Narbonne – Florian Lipowitz schlurfte im sommerlichen Schlabberlook durch das Teamhotel und genoss inmitten des riesigen Hamsterrades namens Tour de France einen Hauch von Urlaubsstimmung: Eine lockere Trainingsfahrt mit Aussicht auf Kaffee und Kuchen, etwas Massage. „Und dann landet gleich noch auch meine Freundin und kommt her“, freute sich der neue deutsche Radsport-Star.

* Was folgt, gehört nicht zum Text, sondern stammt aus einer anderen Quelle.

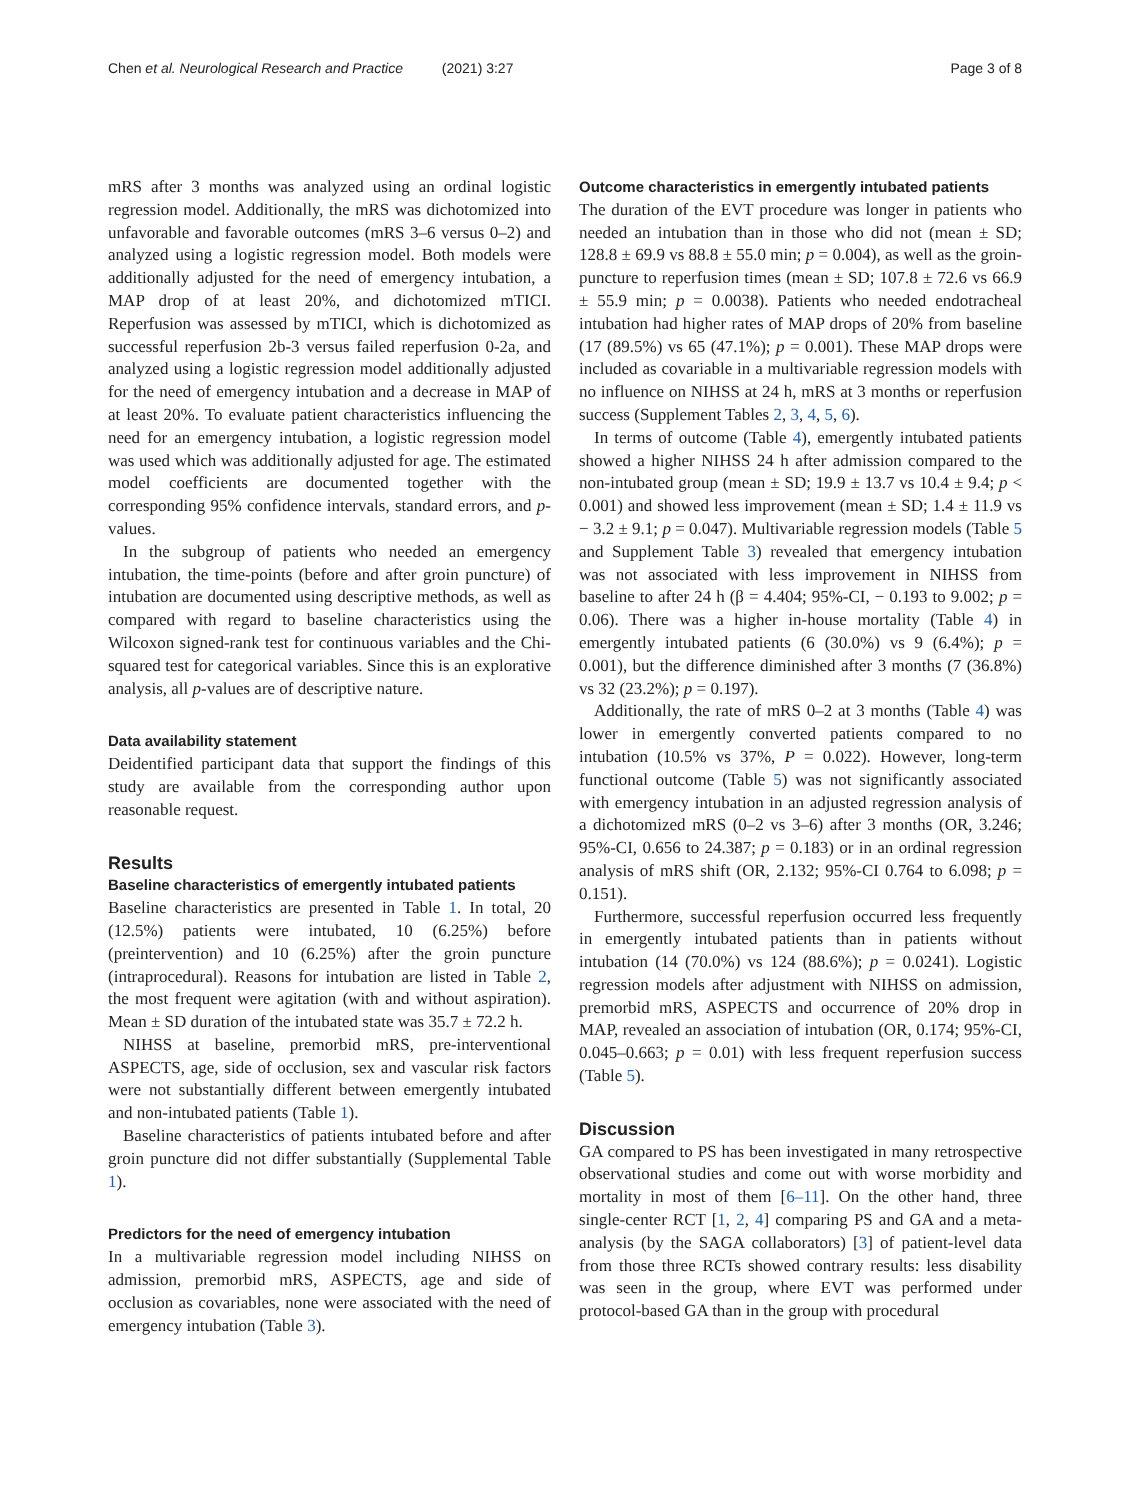Chen et al. Neurological Research and Practice (2021) 3:27 Page 3 of 8
mRS after 3 months was analyzed using an ordinal logistic regression model. Additionally, the mRS was dichotomized into unfavorable and favorable outcomes (mRS 3–6 versus 0–2) and analyzed using a logistic regression model. Both models were additionally adjusted for the need of emergency intubation, a MAP drop of at least 20%, and dichotomized mTICI. Reperfusion was assessed by mTICI, which is dichotomized as successful reperfusion 2b-3 versus failed reperfusion 0-2a, and analyzed using a logistic regression model additionally adjusted for the need of emergency intubation and a decrease in MAP of at least 20%. To evaluate patient characteristics influencing the need for an emergency intubation, a logistic regression model was used which was additionally adjusted for age. The estimated model coefficients are documented together with the corresponding 95% confidence intervals, standard errors, and p-values.
In the subgroup of patients who needed an emergency intubation, the time-points (before and after groin puncture) of intubation are documented using descriptive methods, as well as compared with regard to baseline characteristics using the Wilcoxon signed-rank test for continuous variables and the Chi-squared test for categorical variables. Since this is an explorative analysis, all p-values are of descriptive nature.
Data availability statement
Deidentified participant data that support the findings of this study are available from the corresponding author upon reasonable request.
Results
Baseline characteristics of emergently intubated patients
Baseline characteristics are presented in Table 1. In total, 20 (12.5%) patients were intubated, 10 (6.25%) before (preintervention) and 10 (6.25%) after the groin puncture (intraprocedural). Reasons for intubation are listed in Table 2, the most frequent were agitation (with and without aspiration). Mean ± SD duration of the intubated state was 35.7 ± 72.2 h.
NIHSS at baseline, premorbid mRS, pre-interventional ASPECTS, age, side of occlusion, sex and vascular risk factors were not substantially different between emergently intubated and non-intubated patients (Table 1).
Baseline characteristics of patients intubated before and after groin puncture did not differ substantially (Supplemental Table 1).
Predictors for the need of emergency intubation
In a multivariable regression model including NIHSS on admission, premorbid mRS, ASPECTS, age and side of occlusion as covariables, none were associated with the need of emergency intubation (Table 3).
Outcome characteristics in emergently intubated patients
The duration of the EVT procedure was longer in patients who needed an intubation than in those who did not (mean ± SD; 128.8 ± 69.9 vs 88.8 ± 55.0 min; p = 0.004), as well as the groin-puncture to reperfusion times (mean ± SD; 107.8 ± 72.6 vs 66.9 ± 55.9 min; p = 0.0038). Patients who needed endotracheal intubation had higher rates of MAP drops of 20% from baseline (17 (89.5%) vs 65 (47.1%); p = 0.001). These MAP drops were included as covariable in a multivariable regression models with no influence on NIHSS at 24 h, mRS at 3 months or reperfusion success (Supplement Tables 2, 3, 4, 5, 6).
In terms of outcome (Table 4), emergently intubated patients showed a higher NIHSS 24 h after admission compared to the non-intubated group (mean ± SD; 19.9 ± 13.7 vs 10.4 ± 9.4; p < 0.001) and showed less improvement (mean ± SD; 1.4 ± 11.9 vs − 3.2 ± 9.1; p = 0.047). Multivariable regression models (Table 5 and Supplement Table 3) revealed that emergency intubation was not associated with less improvement in NIHSS from baseline to after 24 h (β = 4.404; 95%-CI, − 0.193 to 9.002; p = 0.06). There was a higher in-house mortality (Table 4) in emergently intubated patients (6 (30.0%) vs 9 (6.4%); p = 0.001), but the difference diminished after 3 months (7 (36.8%) vs 32 (23.2%); p = 0.197).
Additionally, the rate of mRS 0–2 at 3 months (Table 4) was lower in emergently converted patients compared to no intubation (10.5% vs 37%, P = 0.022). However, long-term functional outcome (Table 5) was not significantly associated with emergency intubation in an adjusted regression analysis of a dichotomized mRS (0–2 vs 3–6) after 3 months (OR, 3.246; 95%-CI, 0.656 to 24.387; p = 0.183) or in an ordinal regression analysis of mRS shift (OR, 2.132; 95%-CI 0.764 to 6.098; p = 0.151).
Furthermore, successful reperfusion occurred less frequently in emergently intubated patients than in patients without intubation (14 (70.0%) vs 124 (88.6%); p = 0.0241). Logistic regression models after adjustment with NIHSS on admission, premorbid mRS, ASPECTS and occurrence of 20% drop in MAP, revealed an association of intubation (OR, 0.174; 95%-CI, 0.045–0.663; p = 0.01) with less frequent reperfusion success (Table 5).
Discussion
GA compared to PS has been investigated in many retrospective observational studies and come out with worse morbidity and mortality in most of them [6–11]. On the other hand, three single-center RCT [1, 2, 4] comparing PS and GA and a meta-analysis (by the SAGA collaborators) [3] of patient-level data from those three RCTs showed contrary results: less disability was seen in the group, where EVT was performed under protocol-based GA than in the group with procedural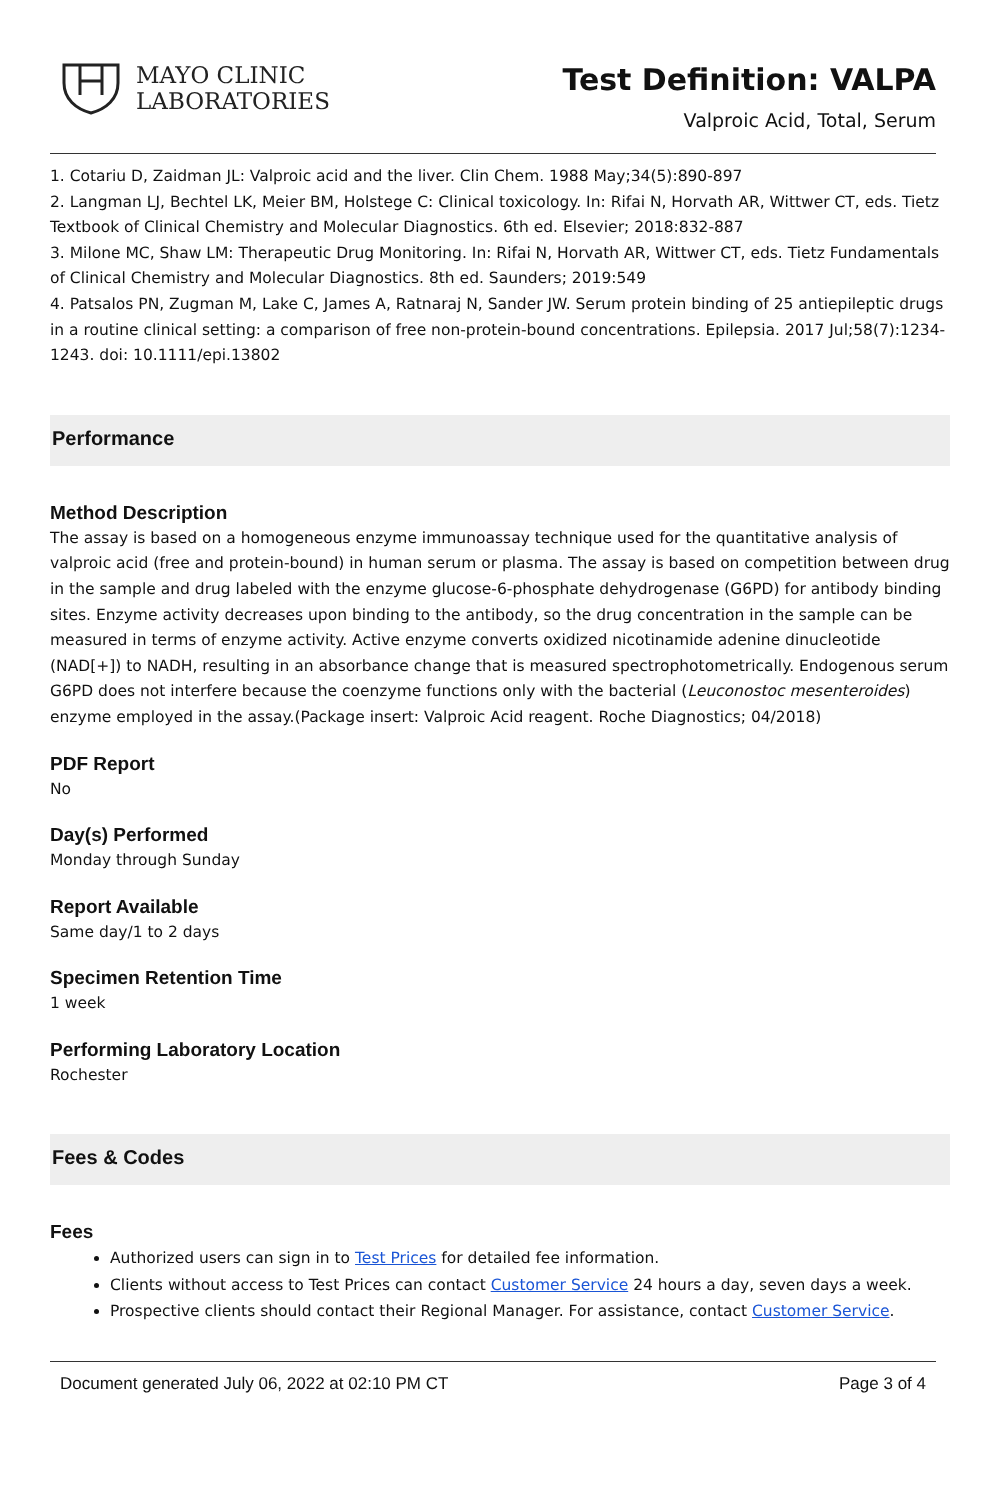MAYO CLINIC
LABORATORIES
Test Definition: VALPA
Valproic Acid, Total, Serum
1. Cotariu D, Zaidman JL: Valproic acid and the liver. Clin Chem. 1988 May;34(5):890-897
2. Langman LJ, Bechtel LK, Meier BM, Holstege C: Clinical toxicology. In: Rifai N, Horvath AR, Wittwer CT, eds. Tietz Textbook of Clinical Chemistry and Molecular Diagnostics. 6th ed. Elsevier; 2018:832-887
3. Milone MC, Shaw LM: Therapeutic Drug Monitoring. In: Rifai N, Horvath AR, Wittwer CT, eds. Tietz Fundamentals of Clinical Chemistry and Molecular Diagnostics. 8th ed. Saunders; 2019:549
4. Patsalos PN, Zugman M, Lake C, James A, Ratnaraj N, Sander JW. Serum protein binding of 25 antiepileptic drugs in a routine clinical setting: a comparison of free non-protein-bound concentrations. Epilepsia. 2017 Jul;58(7):1234-1243. doi: 10.1111/epi.13802
Performance
Method Description
The assay is based on a homogeneous enzyme immunoassay technique used for the quantitative analysis of valproic acid (free and protein-bound) in human serum or plasma. The assay is based on competition between drug in the sample and drug labeled with the enzyme glucose-6-phosphate dehydrogenase (G6PD) for antibody binding sites. Enzyme activity decreases upon binding to the antibody, so the drug concentration in the sample can be measured in terms of enzyme activity. Active enzyme converts oxidized nicotinamide adenine dinucleotide (NAD[+]) to NADH, resulting in an absorbance change that is measured spectrophotometrically. Endogenous serum G6PD does not interfere because the coenzyme functions only with the bacterial (Leuconostoc mesenteroides) enzyme employed in the assay.(Package insert: Valproic Acid reagent. Roche Diagnostics; 04/2018)
PDF Report
No
Day(s) Performed
Monday through Sunday
Report Available
Same day/1 to 2 days
Specimen Retention Time
1 week
Performing Laboratory Location
Rochester
Fees & Codes
Fees
Authorized users can sign in to Test Prices for detailed fee information.
Clients without access to Test Prices can contact Customer Service 24 hours a day, seven days a week.
Prospective clients should contact their Regional Manager. For assistance, contact Customer Service.
Document generated July 06, 2022 at 02:10 PM CT Page 3 of 4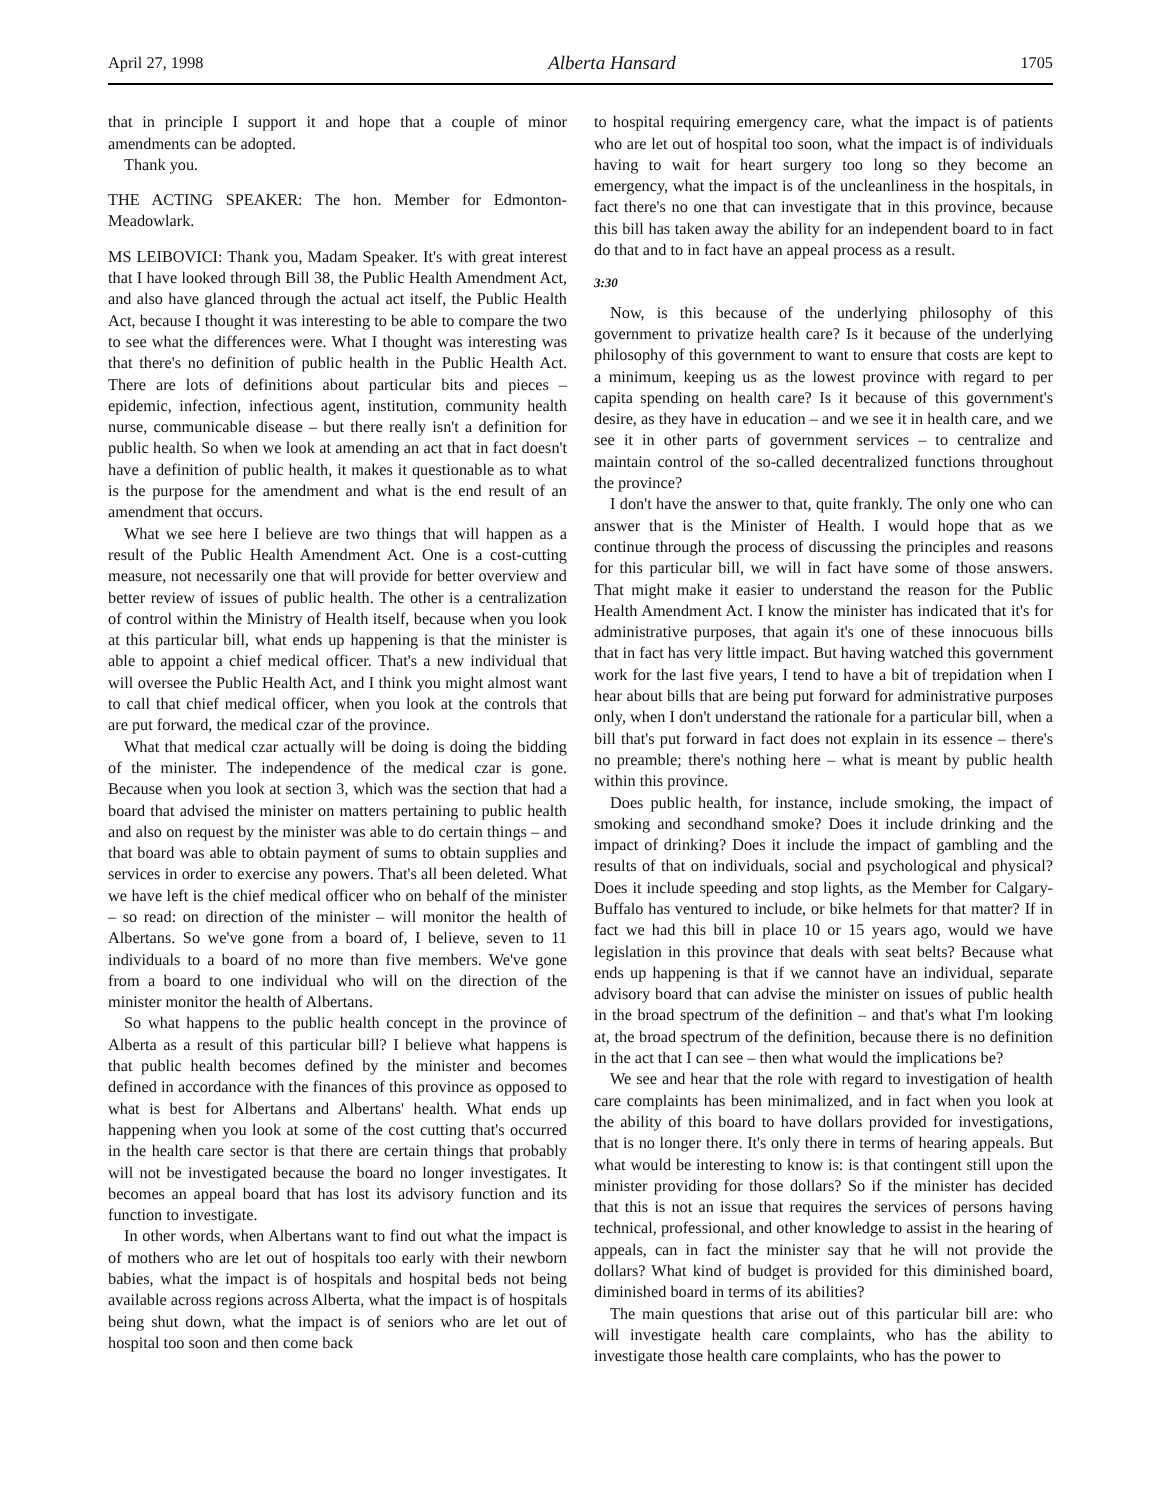April 27, 1998 Alberta Hansard 1705
that in principle I support it and hope that a couple of minor amendments can be adopted.
Thank you.
THE ACTING SPEAKER: The hon. Member for Edmonton-Meadowlark.
MS LEIBOVICI: Thank you, Madam Speaker. It's with great interest that I have looked through Bill 38, the Public Health Amendment Act, and also have glanced through the actual act itself, the Public Health Act, because I thought it was interesting to be able to compare the two to see what the differences were. What I thought was interesting was that there's no definition of public health in the Public Health Act. There are lots of definitions about particular bits and pieces – epidemic, infection, infectious agent, institution, community health nurse, communicable disease – but there really isn't a definition for public health. So when we look at amending an act that in fact doesn't have a definition of public health, it makes it questionable as to what is the purpose for the amendment and what is the end result of an amendment that occurs.
What we see here I believe are two things that will happen as a result of the Public Health Amendment Act. One is a cost-cutting measure, not necessarily one that will provide for better overview and better review of issues of public health. The other is a centralization of control within the Ministry of Health itself, because when you look at this particular bill, what ends up happening is that the minister is able to appoint a chief medical officer. That's a new individual that will oversee the Public Health Act, and I think you might almost want to call that chief medical officer, when you look at the controls that are put forward, the medical czar of the province.
What that medical czar actually will be doing is doing the bidding of the minister. The independence of the medical czar is gone. Because when you look at section 3, which was the section that had a board that advised the minister on matters pertaining to public health and also on request by the minister was able to do certain things – and that board was able to obtain payment of sums to obtain supplies and services in order to exercise any powers. That's all been deleted. What we have left is the chief medical officer who on behalf of the minister – so read: on direction of the minister – will monitor the health of Albertans. So we've gone from a board of, I believe, seven to 11 individuals to a board of no more than five members. We've gone from a board to one individual who will on the direction of the minister monitor the health of Albertans.
So what happens to the public health concept in the province of Alberta as a result of this particular bill? I believe what happens is that public health becomes defined by the minister and becomes defined in accordance with the finances of this province as opposed to what is best for Albertans and Albertans' health. What ends up happening when you look at some of the cost cutting that's occurred in the health care sector is that there are certain things that probably will not be investigated because the board no longer investigates. It becomes an appeal board that has lost its advisory function and its function to investigate.
In other words, when Albertans want to find out what the impact is of mothers who are let out of hospitals too early with their newborn babies, what the impact is of hospitals and hospital beds not being available across regions across Alberta, what the impact is of hospitals being shut down, what the impact is of seniors who are let out of hospital too soon and then come back
to hospital requiring emergency care, what the impact is of patients who are let out of hospital too soon, what the impact is of individuals having to wait for heart surgery too long so they become an emergency, what the impact is of the uncleanliness in the hospitals, in fact there's no one that can investigate that in this province, because this bill has taken away the ability for an independent board to in fact do that and to in fact have an appeal process as a result.
3:30
Now, is this because of the underlying philosophy of this government to privatize health care? Is it because of the underlying philosophy of this government to want to ensure that costs are kept to a minimum, keeping us as the lowest province with regard to per capita spending on health care? Is it because of this government's desire, as they have in education – and we see it in health care, and we see it in other parts of government services – to centralize and maintain control of the so-called decentralized functions throughout the province?
I don't have the answer to that, quite frankly. The only one who can answer that is the Minister of Health. I would hope that as we continue through the process of discussing the principles and reasons for this particular bill, we will in fact have some of those answers. That might make it easier to understand the reason for the Public Health Amendment Act. I know the minister has indicated that it's for administrative purposes, that again it's one of these innocuous bills that in fact has very little impact. But having watched this government work for the last five years, I tend to have a bit of trepidation when I hear about bills that are being put forward for administrative purposes only, when I don't understand the rationale for a particular bill, when a bill that's put forward in fact does not explain in its essence – there's no preamble; there's nothing here – what is meant by public health within this province.
Does public health, for instance, include smoking, the impact of smoking and secondhand smoke? Does it include drinking and the impact of drinking? Does it include the impact of gambling and the results of that on individuals, social and psychological and physical? Does it include speeding and stop lights, as the Member for Calgary-Buffalo has ventured to include, or bike helmets for that matter? If in fact we had this bill in place 10 or 15 years ago, would we have legislation in this province that deals with seat belts? Because what ends up happening is that if we cannot have an individual, separate advisory board that can advise the minister on issues of public health in the broad spectrum of the definition – and that's what I'm looking at, the broad spectrum of the definition, because there is no definition in the act that I can see – then what would the implications be?
We see and hear that the role with regard to investigation of health care complaints has been minimalized, and in fact when you look at the ability of this board to have dollars provided for investigations, that is no longer there. It's only there in terms of hearing appeals. But what would be interesting to know is: is that contingent still upon the minister providing for those dollars? So if the minister has decided that this is not an issue that requires the services of persons having technical, professional, and other knowledge to assist in the hearing of appeals, can in fact the minister say that he will not provide the dollars? What kind of budget is provided for this diminished board, diminished board in terms of its abilities?
The main questions that arise out of this particular bill are: who will investigate health care complaints, who has the ability to investigate those health care complaints, who has the power to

Allerdings wird die Ruhe nicht lange vorhalten: Sechs Etappen trennen Lipowitz – Spitzname: Lipoblitz – noch von Paris, drei knüppelharte Tage in den Bergen, angefangen mit dem Mont Ventoux am heutigen Dienstag, liegen zwischen dem Tour-Debütanten und dem erträumten Doppel-Coup: Geht alles gut, steht der Gesamtdritte am Sonntag als erster Deutscher seit Andreas Klöden 2006 auf dem Podium und beendet die Tour wie Jan Ullrich vor 27 Jahren als bester Jungprofi. Er selbst möchte gar nicht so sehr an das mögliche Podium denken. „Ich selber will für mich nur von Tag für Tag schauen und mir so wenig Druck wie möglich machen.“ Er würde sich auch für seinen Teamkollegen Primoz Roglic freuen, sollte der Slowene in der französischen Hauptstadt auf das Podest klettern. „Ich würde es ihm von Herzen gönnen.“
Den gestrigen Montag nutzte Lipowitz zur aktiven Erholung. Denn: „Die nächsten Etappen habe ich mir noch gar nicht so genau angeschaut. Denn dann überwiegt schnell der Respekt die Vorfreude, und es kann ins Negative kippen. Ich will mir hier so wenig Druck wie möglich machen.“
Lipowitz vollbringt freilich schon jetzt Großtaten und sorgt für ein Tour-Fieber in Deutschland, wie es seit Ullrich nicht mehr erlebt wurde. „Das ist zwar schön zu sehen, wie begeistert die Leute sind“, sagt er, „aber das macht vielleicht auch den Druck ein bisschen größer.“
Ein anderes Thema wirft weiterhin einen dunklen Schatten auf den Radsport: Doping-Vorwürfe. Der deutsche Hoffnungsträger hat sich in der Debatte deutlich von Doping-Machenschaften distanziert. „Ich kann nur für mich selber sagen, dass ich alles regelkonform mache“, so der 24-Jährige.
„Ich kann nur sagen, dass ich sauber bin“, meinte er weiter. „Am Ende muss jeder der Fahrer für sich selber im Reinen sein.“ Von 1998 bis 2009 hatten verschiedene Doping-Skandale im Radsport für massenhaft negative Schlagzeilen gesorgt. Noch heute sind viele Ex-Profis als Mitarbeiter im Sport, die Doping in ihrer aktiven Karriere eingeräumt hatten. Es habe laut Lipowitz viele Fahrer gegeben, „die damals den falschen Weg gegangen sind. Aber ich denke, die Zeit ist vorbei und da braucht man jetzt auch nicht groß noch auf irgendjemanden schauen“, meinte Lipowitz.
Sein Sport werde „super stark kontrolliert“. Bei seiner ersten Frankreich-Rundfahrt sei er in den vergangenen zwei Wochen „vier oder fünf“ Mal kontrolliert worden. Jeden Tag müssen die Profis ihre Übernachtungen angeben und einen Zeitabschnitt, in dem sie für eine Stunde verfügbar sind. „Am liebsten könnten die mir auch einen GPS-Tracker geben“, sagte Lipowitz.
Also sauber nach Paris und dann noch auf das Podium? Davon träumen die deutschen Radsport-Fans.